» Provided information
□ □ □ □ □ □ □

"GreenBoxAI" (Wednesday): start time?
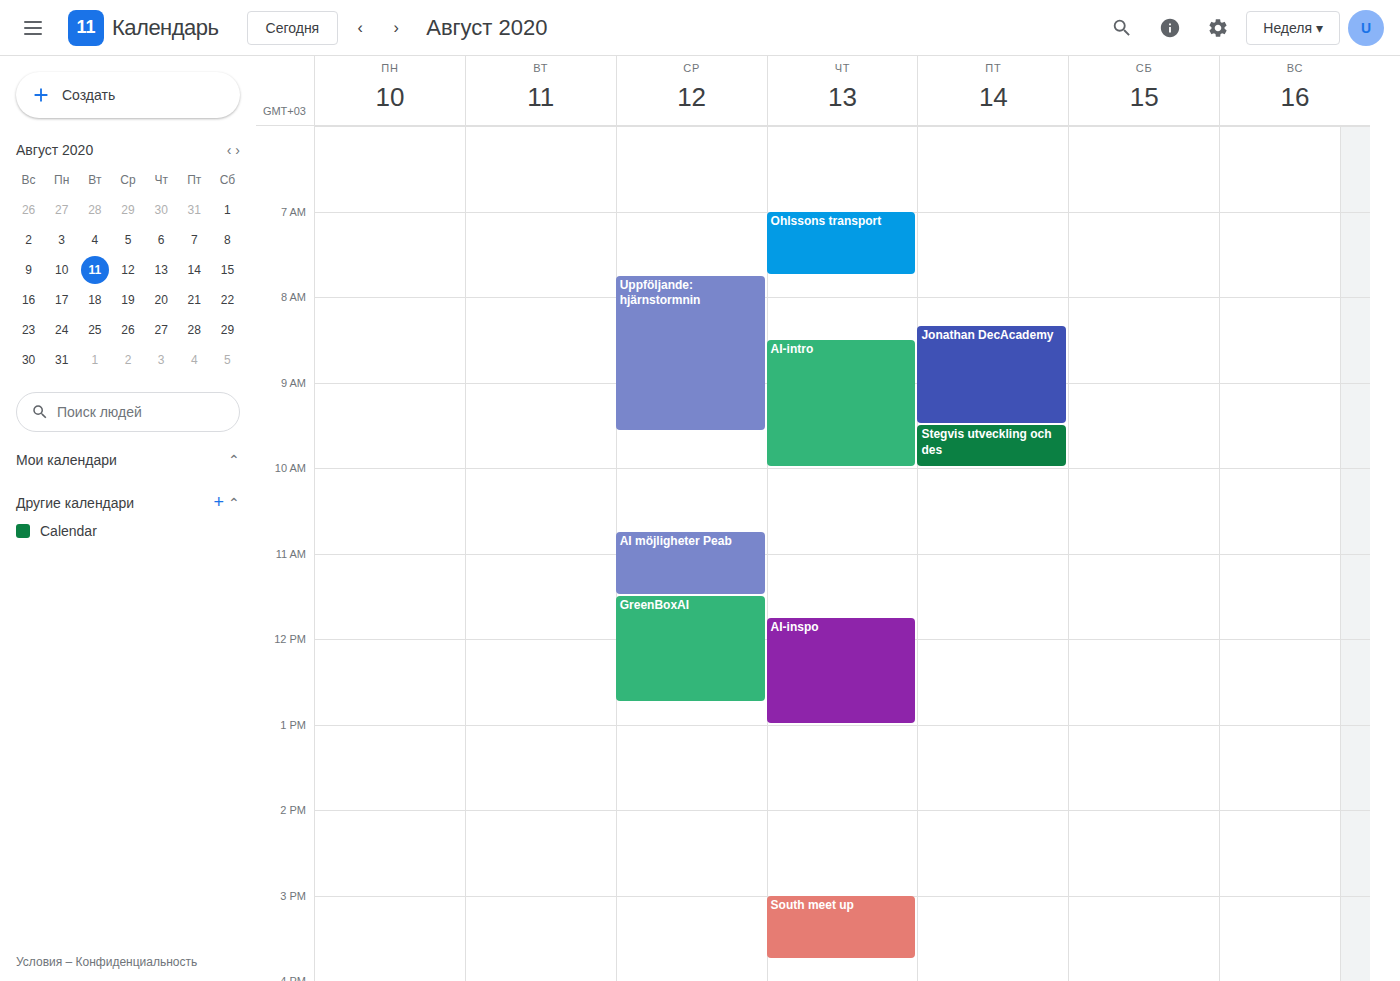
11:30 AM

□ □ □ □ □ □ □

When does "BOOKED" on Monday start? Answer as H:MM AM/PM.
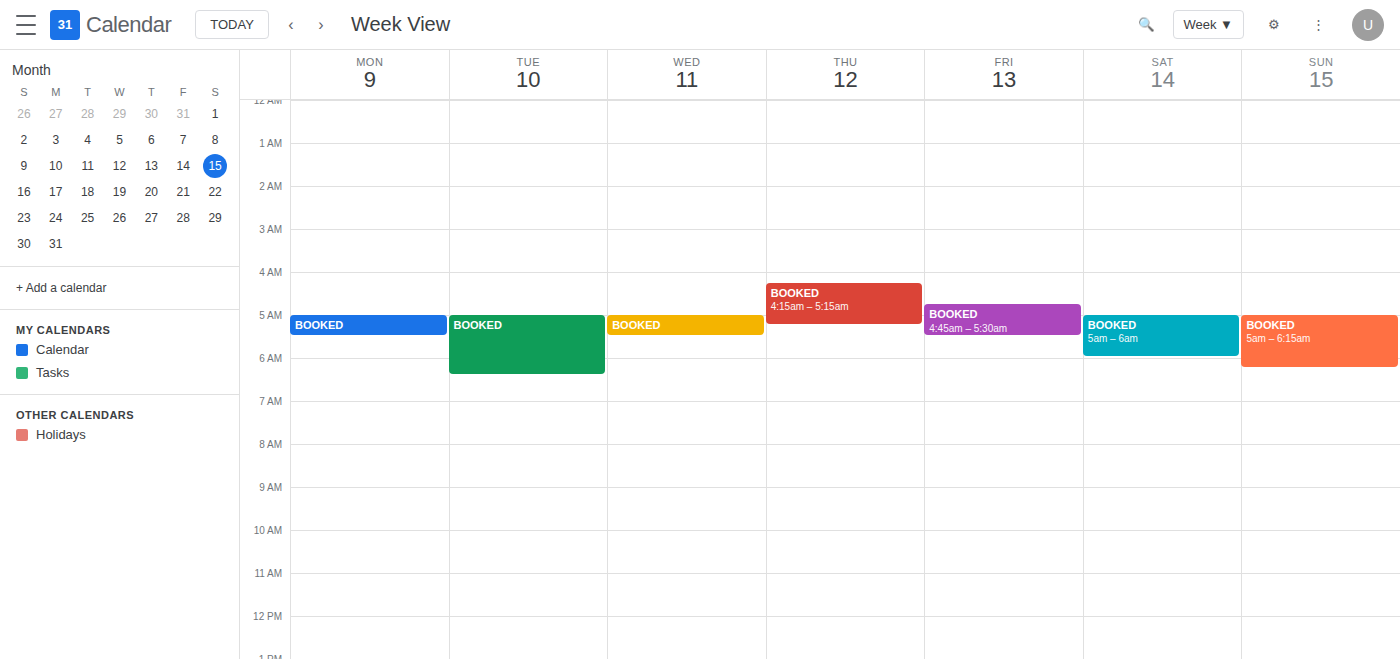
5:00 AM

□ □ □ □ □ □ □

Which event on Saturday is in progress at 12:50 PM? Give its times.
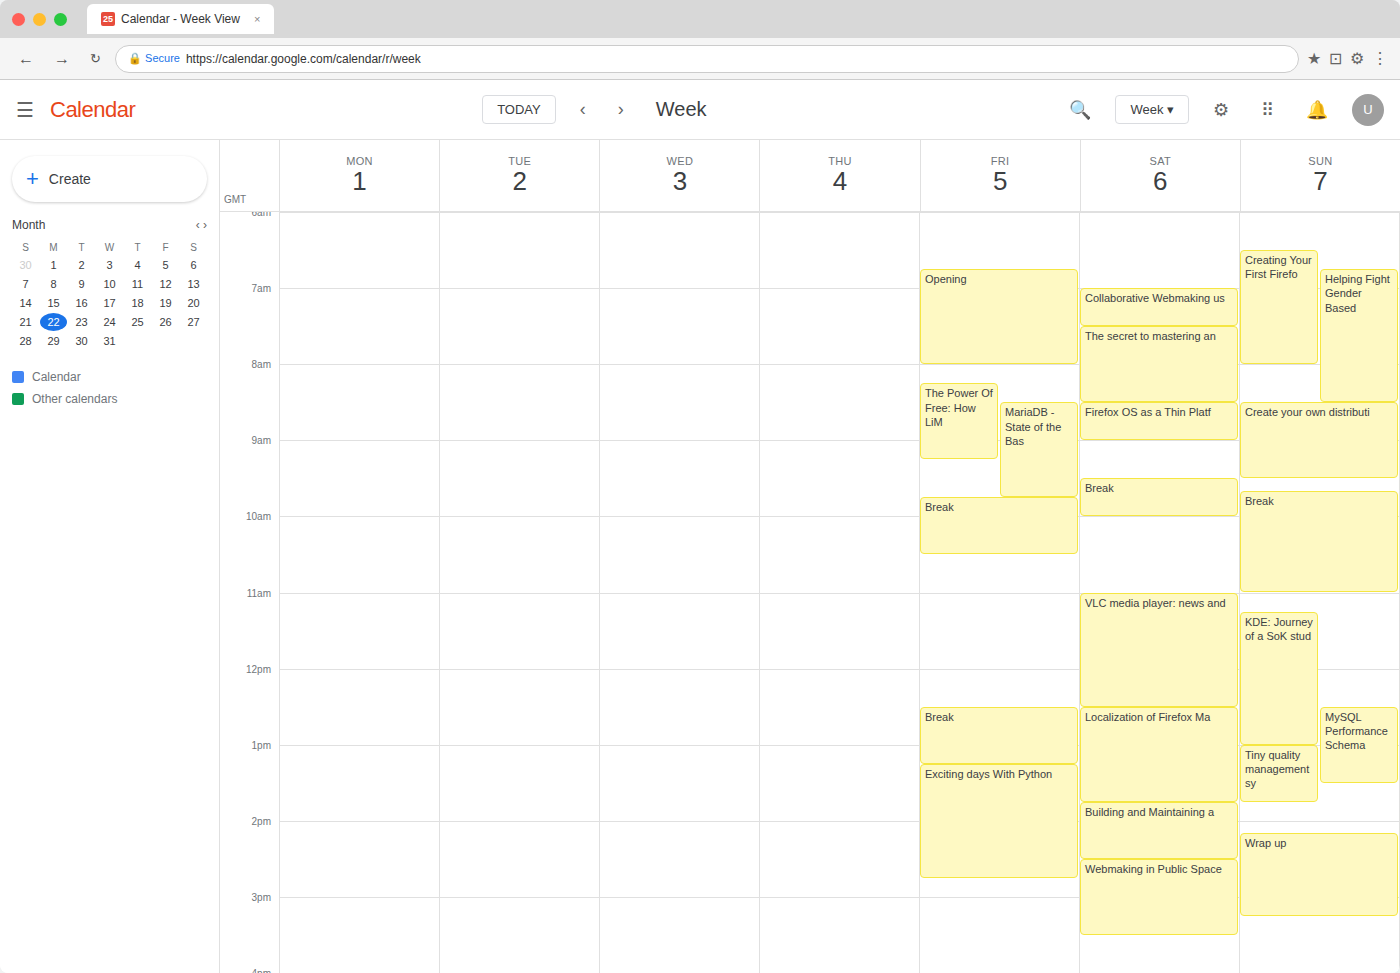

□ □ □ □ □ □ □

List every line of the entries above that contains the string "start".

"GreenBoxAI" (Wednesday): start time?
When does "BOOKED" on Monday start? Answer as H:MM AM/PM.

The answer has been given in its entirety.